*Directions for this task*
From the line containing "Suivre sur Google" to the line containing "kan udvides eller" in the entries below, reproduce every line exactly, ends included. Nothing else belongs in the copy, and no pictures.

[Start of section]

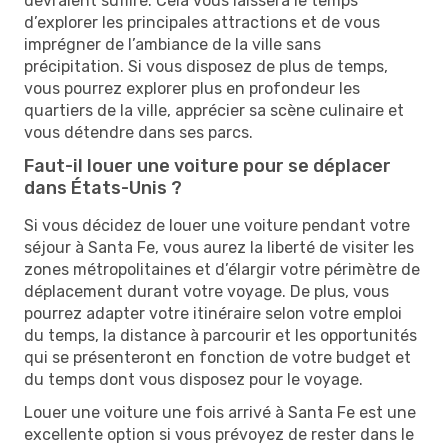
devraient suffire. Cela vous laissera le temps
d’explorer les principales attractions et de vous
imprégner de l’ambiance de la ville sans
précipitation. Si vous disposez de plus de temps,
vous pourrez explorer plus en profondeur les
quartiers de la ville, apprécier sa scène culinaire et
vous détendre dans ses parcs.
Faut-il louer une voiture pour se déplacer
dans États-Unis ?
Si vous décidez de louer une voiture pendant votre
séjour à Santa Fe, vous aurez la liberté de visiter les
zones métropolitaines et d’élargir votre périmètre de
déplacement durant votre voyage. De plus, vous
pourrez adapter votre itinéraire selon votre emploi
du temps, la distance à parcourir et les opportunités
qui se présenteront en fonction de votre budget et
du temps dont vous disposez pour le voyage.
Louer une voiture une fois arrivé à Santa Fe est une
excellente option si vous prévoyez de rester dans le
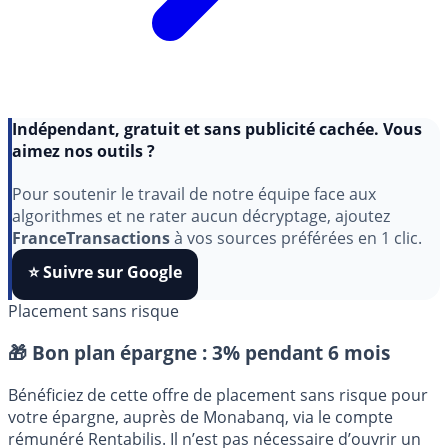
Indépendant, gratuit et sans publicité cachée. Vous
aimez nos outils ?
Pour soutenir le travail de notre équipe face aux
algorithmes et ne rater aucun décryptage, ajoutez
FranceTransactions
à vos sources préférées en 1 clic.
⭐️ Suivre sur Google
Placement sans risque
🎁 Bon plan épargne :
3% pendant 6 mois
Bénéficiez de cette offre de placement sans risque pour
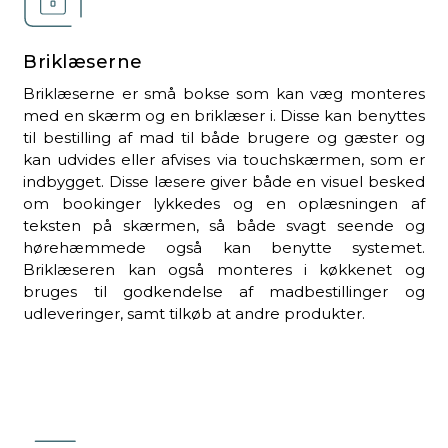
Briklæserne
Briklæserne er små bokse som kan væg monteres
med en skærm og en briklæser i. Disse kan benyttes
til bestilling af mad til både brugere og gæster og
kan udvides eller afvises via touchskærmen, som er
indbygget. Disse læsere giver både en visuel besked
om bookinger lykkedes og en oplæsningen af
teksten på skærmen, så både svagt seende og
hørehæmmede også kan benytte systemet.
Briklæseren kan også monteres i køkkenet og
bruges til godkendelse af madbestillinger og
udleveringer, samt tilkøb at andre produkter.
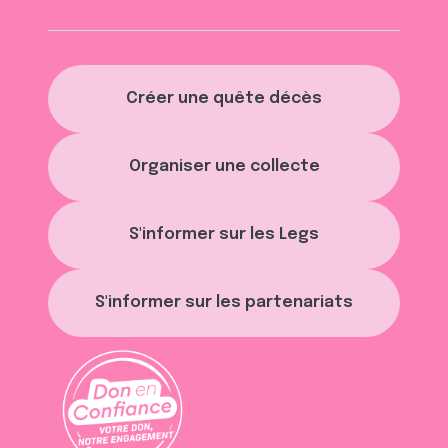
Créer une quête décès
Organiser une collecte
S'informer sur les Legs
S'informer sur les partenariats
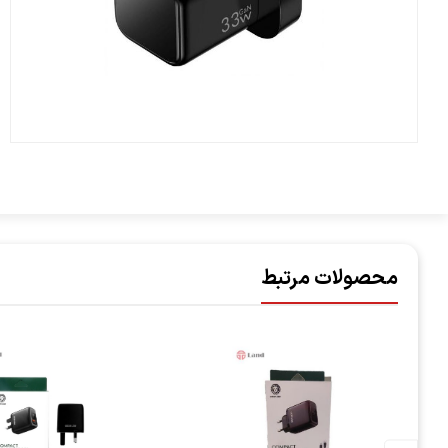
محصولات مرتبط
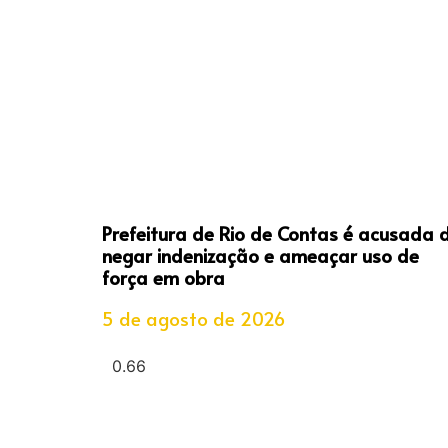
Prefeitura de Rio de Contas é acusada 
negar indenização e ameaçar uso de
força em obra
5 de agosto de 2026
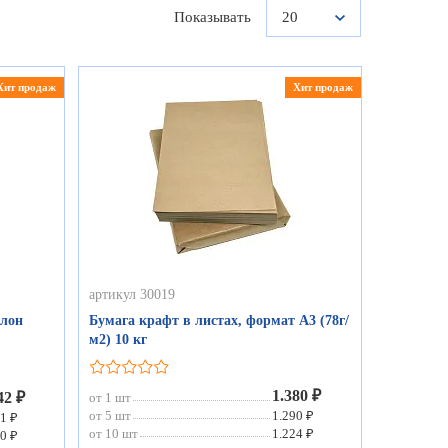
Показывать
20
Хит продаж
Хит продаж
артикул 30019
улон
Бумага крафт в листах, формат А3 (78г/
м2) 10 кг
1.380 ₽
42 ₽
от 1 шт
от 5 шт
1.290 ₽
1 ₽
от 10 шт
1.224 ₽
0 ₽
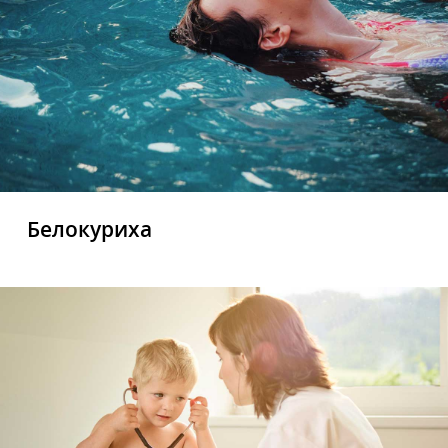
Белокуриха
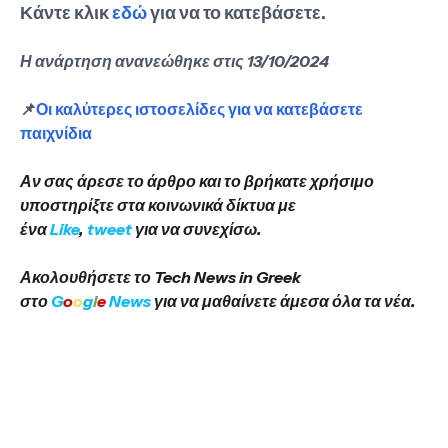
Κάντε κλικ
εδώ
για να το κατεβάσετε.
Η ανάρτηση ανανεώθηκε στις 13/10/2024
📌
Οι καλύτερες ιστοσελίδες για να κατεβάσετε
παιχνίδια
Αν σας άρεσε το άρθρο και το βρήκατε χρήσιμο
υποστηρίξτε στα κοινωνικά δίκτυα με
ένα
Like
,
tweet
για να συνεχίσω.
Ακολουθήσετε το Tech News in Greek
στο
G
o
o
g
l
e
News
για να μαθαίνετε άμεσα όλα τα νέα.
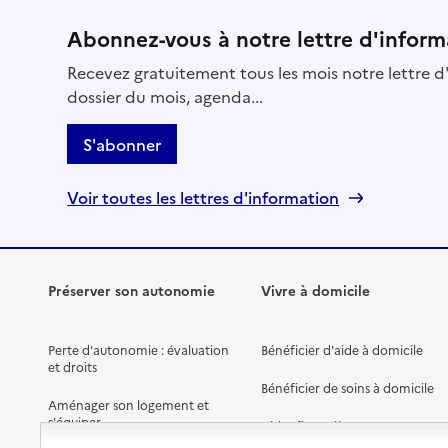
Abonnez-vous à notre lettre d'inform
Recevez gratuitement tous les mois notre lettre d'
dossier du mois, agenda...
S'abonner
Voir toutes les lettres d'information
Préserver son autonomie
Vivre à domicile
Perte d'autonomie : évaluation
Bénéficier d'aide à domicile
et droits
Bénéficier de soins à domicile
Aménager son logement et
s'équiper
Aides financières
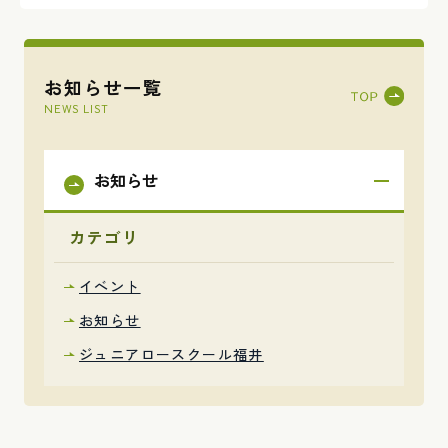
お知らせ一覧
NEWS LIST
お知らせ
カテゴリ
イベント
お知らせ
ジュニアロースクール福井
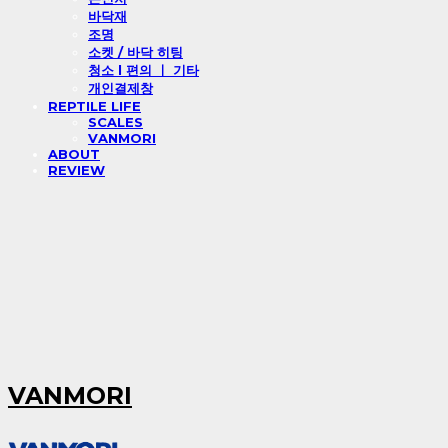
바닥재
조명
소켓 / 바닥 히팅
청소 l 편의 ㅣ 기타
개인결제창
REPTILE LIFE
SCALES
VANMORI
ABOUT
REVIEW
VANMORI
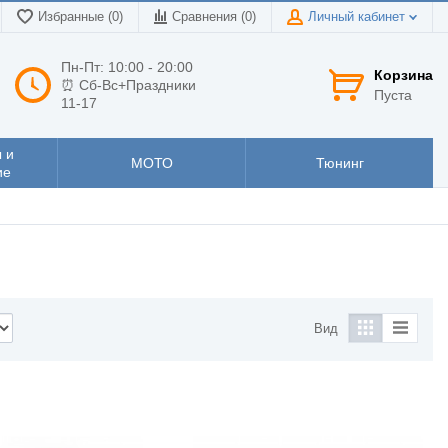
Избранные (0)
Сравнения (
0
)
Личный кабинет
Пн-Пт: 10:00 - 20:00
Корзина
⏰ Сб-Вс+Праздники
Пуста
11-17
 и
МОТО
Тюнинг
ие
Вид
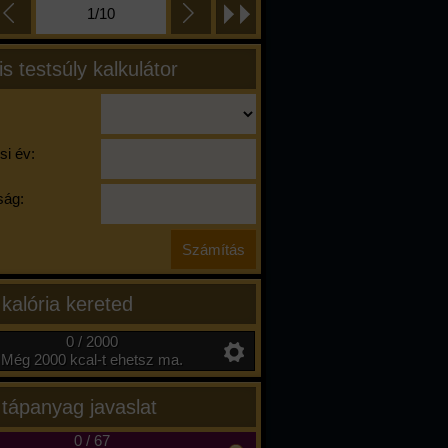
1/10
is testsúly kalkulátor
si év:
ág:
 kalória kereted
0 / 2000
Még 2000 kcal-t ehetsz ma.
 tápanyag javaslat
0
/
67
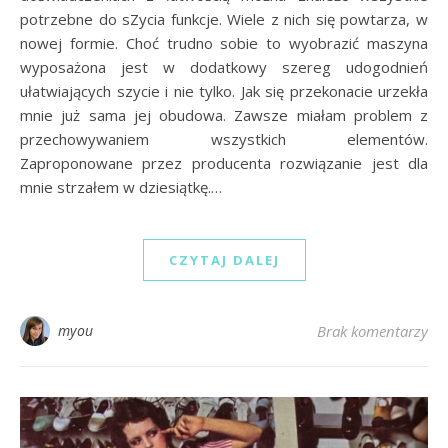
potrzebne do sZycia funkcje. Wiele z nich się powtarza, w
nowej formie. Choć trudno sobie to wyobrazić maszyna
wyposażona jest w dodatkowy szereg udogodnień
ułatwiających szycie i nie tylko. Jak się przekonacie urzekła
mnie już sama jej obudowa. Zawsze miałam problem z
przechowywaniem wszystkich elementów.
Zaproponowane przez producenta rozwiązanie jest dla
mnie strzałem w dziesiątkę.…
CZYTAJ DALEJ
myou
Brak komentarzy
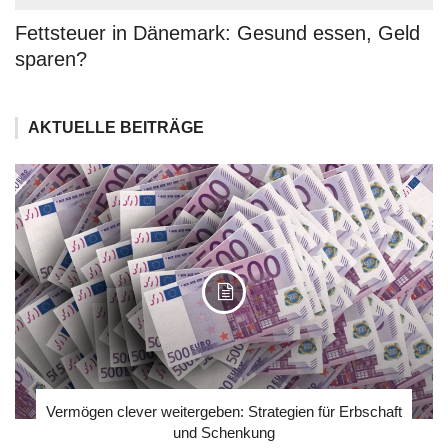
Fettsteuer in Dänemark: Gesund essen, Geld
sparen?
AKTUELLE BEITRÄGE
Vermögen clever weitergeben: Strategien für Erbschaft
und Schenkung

[End of section]

*Exercise answer*
⭐️ Suivre sur Google
Placement sans risque
🎁 Bon plan épargne :
3% pendant 6 mois
Bénéficiez de cette offre de placement sans risque pour
Briklæserne
Briklæserne er små bokse som kan væg monteres
med en skærm og en briklæser i. Disse kan benyttes
til bestilling af mad til både brugere og gæster og
kan udvides eller afvises via touchskærmen, som er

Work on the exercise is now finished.